===== LISTED ENTRIES

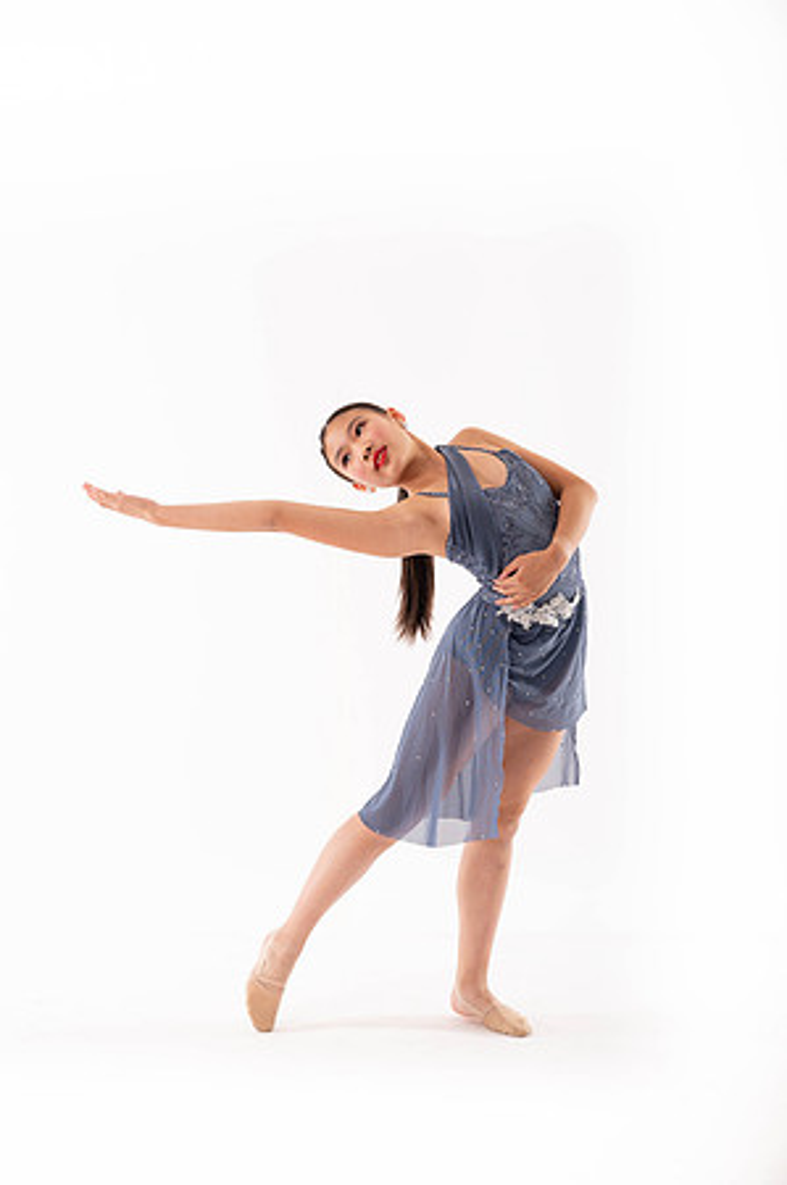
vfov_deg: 28.9
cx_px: 394
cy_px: 592
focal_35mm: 70
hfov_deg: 19.4
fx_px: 2301
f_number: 7.1
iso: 400
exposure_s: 1/200
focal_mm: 70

==========

* [AIM OF THE EXERCISE]:
All of the records above should be written out exactly, with the pictures left out.

* [SOLVED PROBLEM]:
vfov_deg: 28.9
cx_px: 394
cy_px: 592
focal_35mm: 70
hfov_deg: 19.4
fx_px: 2301
f_number: 7.1
iso: 400
exposure_s: 1/200
focal_mm: 70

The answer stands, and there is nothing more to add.